## WORK ORDER
When the line containing "on Google Maps" is reached, begin transcribing. Continue exactly through the final line of the listing, and return nothing else.

## MATERIAL SUPPLIED
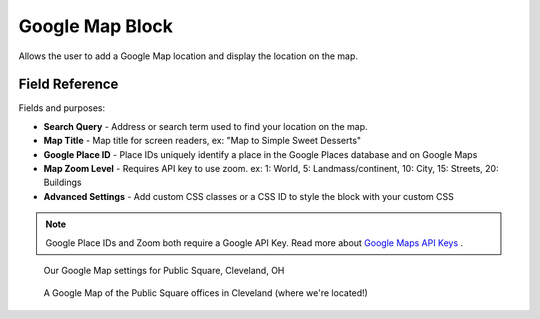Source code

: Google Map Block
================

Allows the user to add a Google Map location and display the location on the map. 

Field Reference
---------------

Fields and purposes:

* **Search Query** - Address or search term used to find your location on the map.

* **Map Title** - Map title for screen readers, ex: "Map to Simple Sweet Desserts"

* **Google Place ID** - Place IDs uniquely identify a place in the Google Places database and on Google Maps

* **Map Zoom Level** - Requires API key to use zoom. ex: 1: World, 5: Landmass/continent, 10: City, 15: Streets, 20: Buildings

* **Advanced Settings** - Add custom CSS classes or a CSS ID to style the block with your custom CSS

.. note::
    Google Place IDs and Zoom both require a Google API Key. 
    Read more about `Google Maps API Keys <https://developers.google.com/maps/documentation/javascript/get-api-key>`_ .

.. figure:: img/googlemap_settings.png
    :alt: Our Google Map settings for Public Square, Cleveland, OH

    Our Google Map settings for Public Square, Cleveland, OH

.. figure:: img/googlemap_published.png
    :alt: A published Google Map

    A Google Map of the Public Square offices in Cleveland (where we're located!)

## ANSWER AREA
* **Google Place ID** - Place IDs uniquely identify a place in the Google Places database and on Google Maps

* **Map Zoom Level** - Requires API key to use zoom. ex: 1: World, 5: Landmass/continent, 10: City, 15: Streets, 20: Buildings

* **Advanced Settings** - Add custom CSS classes or a CSS ID to style the block with your custom CSS

.. note::
    Google Place IDs and Zoom both require a Google API Key. 
    Read more about `Google Maps API Keys <https://developers.google.com/maps/documentation/javascript/get-api-key>`_ .

.. figure:: img/googlemap_settings.png
    :alt: Our Google Map settings for Public Square, Cleveland, OH

    Our Google Map settings for Public Square, Cleveland, OH

.. figure:: img/googlemap_published.png
    :alt: A published Google Map

    A Google Map of the Public Square offices in Cleveland (where we're located!)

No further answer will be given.